*** Opening of Given records ***

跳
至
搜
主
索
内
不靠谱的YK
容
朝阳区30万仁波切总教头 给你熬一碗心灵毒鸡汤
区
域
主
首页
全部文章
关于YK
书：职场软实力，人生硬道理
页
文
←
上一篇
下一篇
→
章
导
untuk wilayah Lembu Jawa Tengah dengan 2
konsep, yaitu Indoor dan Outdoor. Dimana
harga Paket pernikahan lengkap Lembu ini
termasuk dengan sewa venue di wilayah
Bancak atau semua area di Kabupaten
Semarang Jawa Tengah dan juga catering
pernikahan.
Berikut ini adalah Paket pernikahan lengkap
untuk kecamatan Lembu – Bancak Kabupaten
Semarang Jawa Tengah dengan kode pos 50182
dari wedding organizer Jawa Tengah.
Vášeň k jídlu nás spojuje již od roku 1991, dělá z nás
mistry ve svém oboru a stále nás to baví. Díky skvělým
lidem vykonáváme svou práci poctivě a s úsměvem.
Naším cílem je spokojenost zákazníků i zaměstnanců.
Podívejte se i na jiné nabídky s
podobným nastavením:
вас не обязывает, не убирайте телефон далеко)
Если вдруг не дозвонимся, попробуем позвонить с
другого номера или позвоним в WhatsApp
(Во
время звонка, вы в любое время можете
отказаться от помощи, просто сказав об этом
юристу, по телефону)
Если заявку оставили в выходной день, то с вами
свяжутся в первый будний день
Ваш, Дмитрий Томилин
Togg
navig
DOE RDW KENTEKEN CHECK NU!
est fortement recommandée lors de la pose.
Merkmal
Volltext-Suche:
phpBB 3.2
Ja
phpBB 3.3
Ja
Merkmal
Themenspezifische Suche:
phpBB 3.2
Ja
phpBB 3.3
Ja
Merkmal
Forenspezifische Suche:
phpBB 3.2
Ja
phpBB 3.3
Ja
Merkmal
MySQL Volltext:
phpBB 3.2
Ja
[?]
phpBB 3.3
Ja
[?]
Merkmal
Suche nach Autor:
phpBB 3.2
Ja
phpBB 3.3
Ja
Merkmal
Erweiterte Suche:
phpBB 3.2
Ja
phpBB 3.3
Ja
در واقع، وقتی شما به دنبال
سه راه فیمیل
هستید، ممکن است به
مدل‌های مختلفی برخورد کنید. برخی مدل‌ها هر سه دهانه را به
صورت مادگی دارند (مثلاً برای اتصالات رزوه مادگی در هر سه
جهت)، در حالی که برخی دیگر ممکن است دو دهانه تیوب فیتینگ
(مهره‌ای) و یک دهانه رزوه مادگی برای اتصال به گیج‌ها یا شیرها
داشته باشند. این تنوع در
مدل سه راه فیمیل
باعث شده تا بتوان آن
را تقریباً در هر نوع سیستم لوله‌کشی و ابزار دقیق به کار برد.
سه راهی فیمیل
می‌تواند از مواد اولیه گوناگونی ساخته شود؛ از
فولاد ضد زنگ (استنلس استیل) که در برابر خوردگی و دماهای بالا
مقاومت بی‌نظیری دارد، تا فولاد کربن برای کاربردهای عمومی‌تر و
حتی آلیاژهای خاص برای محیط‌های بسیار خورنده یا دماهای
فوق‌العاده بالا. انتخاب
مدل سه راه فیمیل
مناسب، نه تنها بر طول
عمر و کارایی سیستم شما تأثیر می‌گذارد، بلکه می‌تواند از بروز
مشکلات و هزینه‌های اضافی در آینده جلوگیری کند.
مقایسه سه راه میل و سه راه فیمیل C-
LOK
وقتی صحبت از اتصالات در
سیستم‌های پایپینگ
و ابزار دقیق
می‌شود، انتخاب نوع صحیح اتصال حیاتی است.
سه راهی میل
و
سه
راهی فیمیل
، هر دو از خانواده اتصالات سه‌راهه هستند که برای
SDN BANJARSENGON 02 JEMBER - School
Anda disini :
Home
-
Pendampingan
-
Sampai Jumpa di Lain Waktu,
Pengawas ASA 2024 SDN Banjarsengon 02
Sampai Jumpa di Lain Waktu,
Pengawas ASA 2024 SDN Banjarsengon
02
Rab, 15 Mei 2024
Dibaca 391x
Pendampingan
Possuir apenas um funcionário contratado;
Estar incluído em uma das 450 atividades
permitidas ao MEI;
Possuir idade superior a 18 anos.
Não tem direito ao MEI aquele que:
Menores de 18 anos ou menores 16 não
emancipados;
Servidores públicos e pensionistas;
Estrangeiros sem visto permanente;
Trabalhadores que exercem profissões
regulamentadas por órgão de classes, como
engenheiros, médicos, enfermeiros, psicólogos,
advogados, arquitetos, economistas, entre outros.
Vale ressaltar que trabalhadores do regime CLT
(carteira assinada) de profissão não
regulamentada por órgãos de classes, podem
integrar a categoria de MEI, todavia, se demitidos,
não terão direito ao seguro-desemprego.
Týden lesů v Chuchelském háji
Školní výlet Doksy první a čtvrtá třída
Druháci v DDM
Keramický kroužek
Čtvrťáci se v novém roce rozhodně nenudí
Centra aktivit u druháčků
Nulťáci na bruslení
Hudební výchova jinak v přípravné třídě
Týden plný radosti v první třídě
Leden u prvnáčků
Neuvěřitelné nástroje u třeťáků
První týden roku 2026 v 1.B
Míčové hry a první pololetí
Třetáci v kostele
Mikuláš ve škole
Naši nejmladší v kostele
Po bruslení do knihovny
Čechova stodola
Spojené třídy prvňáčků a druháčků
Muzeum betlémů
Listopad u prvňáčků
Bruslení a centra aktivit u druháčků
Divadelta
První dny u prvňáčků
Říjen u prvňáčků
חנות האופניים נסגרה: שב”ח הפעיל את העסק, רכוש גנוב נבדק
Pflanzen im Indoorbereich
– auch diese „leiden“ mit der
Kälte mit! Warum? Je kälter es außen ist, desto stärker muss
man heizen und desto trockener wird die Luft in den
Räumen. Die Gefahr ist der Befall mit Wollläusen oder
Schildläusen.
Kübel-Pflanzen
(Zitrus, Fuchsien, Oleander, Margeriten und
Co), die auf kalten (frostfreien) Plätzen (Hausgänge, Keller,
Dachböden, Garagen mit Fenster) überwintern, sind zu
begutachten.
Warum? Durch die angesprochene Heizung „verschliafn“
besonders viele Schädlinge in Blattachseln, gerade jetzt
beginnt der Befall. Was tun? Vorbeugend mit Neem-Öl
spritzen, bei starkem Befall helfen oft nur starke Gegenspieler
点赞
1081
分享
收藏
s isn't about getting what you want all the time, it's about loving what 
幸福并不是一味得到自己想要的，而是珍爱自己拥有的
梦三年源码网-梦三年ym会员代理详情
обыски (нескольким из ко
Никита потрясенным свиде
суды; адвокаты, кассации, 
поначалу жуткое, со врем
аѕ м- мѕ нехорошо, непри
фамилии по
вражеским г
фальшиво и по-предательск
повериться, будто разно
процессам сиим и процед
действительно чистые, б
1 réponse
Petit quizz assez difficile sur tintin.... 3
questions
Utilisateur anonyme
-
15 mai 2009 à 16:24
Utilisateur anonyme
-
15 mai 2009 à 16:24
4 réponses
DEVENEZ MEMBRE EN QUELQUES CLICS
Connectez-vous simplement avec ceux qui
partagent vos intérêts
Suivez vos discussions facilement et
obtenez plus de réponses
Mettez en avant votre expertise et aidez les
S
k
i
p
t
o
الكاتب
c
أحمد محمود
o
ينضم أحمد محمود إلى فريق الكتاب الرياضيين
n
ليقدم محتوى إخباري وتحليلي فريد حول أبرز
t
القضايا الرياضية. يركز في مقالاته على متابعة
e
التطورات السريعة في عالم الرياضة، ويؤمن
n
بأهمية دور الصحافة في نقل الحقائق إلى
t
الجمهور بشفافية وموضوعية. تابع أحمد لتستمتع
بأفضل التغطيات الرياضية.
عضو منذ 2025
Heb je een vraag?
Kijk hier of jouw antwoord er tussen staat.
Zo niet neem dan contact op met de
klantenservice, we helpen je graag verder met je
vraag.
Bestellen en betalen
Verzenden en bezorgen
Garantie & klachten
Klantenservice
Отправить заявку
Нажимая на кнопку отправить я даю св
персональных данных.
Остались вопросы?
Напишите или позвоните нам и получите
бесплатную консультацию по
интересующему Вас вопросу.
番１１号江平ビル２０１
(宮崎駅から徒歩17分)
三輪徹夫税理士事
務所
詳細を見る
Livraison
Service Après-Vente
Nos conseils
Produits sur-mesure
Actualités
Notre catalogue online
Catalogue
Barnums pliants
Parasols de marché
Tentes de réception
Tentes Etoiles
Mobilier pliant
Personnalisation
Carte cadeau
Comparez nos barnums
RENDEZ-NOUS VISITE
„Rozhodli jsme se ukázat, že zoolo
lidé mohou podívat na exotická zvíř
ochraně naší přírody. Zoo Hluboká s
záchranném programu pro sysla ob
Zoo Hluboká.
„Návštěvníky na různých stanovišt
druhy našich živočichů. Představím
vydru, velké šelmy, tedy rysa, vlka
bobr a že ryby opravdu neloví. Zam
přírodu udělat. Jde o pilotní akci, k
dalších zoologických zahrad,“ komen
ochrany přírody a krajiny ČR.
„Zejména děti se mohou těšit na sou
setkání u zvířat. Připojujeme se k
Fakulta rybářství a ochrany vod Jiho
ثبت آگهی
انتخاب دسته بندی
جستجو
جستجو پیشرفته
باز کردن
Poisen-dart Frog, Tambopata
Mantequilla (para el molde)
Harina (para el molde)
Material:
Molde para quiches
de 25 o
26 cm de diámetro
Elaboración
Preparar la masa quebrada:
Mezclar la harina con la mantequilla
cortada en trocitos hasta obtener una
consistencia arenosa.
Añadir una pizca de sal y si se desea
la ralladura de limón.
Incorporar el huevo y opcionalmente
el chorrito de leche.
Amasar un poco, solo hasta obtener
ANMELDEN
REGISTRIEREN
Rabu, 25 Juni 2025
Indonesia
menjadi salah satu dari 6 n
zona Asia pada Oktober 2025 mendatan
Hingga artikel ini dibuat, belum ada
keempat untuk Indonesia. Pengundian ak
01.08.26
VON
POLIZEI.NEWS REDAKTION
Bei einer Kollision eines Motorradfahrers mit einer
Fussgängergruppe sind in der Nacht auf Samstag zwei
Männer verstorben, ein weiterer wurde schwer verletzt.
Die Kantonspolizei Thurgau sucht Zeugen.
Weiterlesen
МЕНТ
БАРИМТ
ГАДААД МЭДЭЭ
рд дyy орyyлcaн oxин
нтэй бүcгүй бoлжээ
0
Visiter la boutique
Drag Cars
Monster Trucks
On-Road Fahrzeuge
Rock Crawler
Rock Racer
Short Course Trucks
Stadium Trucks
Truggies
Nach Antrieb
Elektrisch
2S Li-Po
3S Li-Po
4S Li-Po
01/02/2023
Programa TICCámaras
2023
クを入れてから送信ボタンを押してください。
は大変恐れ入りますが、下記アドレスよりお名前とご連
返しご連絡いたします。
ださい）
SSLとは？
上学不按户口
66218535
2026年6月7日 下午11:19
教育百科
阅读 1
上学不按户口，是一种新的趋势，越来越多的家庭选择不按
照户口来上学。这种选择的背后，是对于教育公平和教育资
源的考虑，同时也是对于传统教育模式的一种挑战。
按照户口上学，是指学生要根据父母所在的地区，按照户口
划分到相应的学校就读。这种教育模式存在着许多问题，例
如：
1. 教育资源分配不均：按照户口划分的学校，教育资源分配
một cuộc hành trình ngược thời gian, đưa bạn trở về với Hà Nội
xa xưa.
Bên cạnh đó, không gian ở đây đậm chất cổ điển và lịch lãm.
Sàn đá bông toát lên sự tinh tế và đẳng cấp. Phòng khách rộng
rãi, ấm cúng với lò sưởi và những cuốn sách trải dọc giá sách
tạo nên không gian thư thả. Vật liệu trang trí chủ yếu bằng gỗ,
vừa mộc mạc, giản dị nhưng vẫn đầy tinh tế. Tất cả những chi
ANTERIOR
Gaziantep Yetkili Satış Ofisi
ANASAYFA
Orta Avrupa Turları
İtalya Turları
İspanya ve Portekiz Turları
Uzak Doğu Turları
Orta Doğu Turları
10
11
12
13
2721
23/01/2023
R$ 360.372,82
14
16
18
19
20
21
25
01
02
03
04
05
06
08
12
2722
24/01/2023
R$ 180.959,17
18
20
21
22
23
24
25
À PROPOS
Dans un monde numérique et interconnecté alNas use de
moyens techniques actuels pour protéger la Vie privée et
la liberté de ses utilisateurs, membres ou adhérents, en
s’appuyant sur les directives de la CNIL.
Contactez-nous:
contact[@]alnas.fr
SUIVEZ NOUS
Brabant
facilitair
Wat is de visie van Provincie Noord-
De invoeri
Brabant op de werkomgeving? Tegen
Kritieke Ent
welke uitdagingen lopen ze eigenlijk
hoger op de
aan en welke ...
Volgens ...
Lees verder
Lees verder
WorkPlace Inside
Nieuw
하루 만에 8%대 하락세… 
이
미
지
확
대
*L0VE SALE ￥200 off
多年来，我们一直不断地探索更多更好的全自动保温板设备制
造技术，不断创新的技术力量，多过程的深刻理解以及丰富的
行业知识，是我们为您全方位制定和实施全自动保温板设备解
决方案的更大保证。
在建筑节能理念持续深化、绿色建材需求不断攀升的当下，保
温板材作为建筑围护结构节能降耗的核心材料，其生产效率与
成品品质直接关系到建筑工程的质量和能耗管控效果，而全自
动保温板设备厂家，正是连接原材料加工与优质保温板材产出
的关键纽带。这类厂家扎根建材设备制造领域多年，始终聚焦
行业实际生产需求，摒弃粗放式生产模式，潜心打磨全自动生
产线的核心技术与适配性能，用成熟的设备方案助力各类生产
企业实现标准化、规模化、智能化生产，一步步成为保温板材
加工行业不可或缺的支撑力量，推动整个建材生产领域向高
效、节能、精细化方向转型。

*** Close of Given records ***

### Assigned task
Print again the lines of the entries above that fall between the line holding "První týden roku 2026 v 1.B" and the line holding "besonders viele Schädlinge", inclusive, exactly as they stand.

### Exercise output
První týden roku 2026 v 1.B
Míčové hry a první pololetí
Třetáci v kostele
Mikuláš ve škole
Naši nejmladší v kostele
Po bruslení do knihovny
Čechova stodola
Spojené třídy prvňáčků a druháčků
Muzeum betlémů
Listopad u prvňáčků
Bruslení a centra aktivit u druháčků
Divadelta
První dny u prvňáčků
Říjen u prvňáčků
חנות האופניים נסגרה: שב”ח הפעיל את העסק, רכוש גנוב נבדק
Pflanzen im Indoorbereich
– auch diese „leiden“ mit der
Kälte mit! Warum? Je kälter es außen ist, desto stärker muss
man heizen und desto trockener wird die Luft in den
Räumen. Die Gefahr ist der Befall mit Wollläusen oder
Schildläusen.
Kübel-Pflanzen
(Zitrus, Fuchsien, Oleander, Margeriten und
Co), die auf kalten (frostfreien) Plätzen (Hausgänge, Keller,
Dachböden, Garagen mit Fenster) überwintern, sind zu
begutachten.
Warum? Durch die angesprochene Heizung „verschliafn“
besonders viele Schädlinge in Blattachseln, gerade jetzt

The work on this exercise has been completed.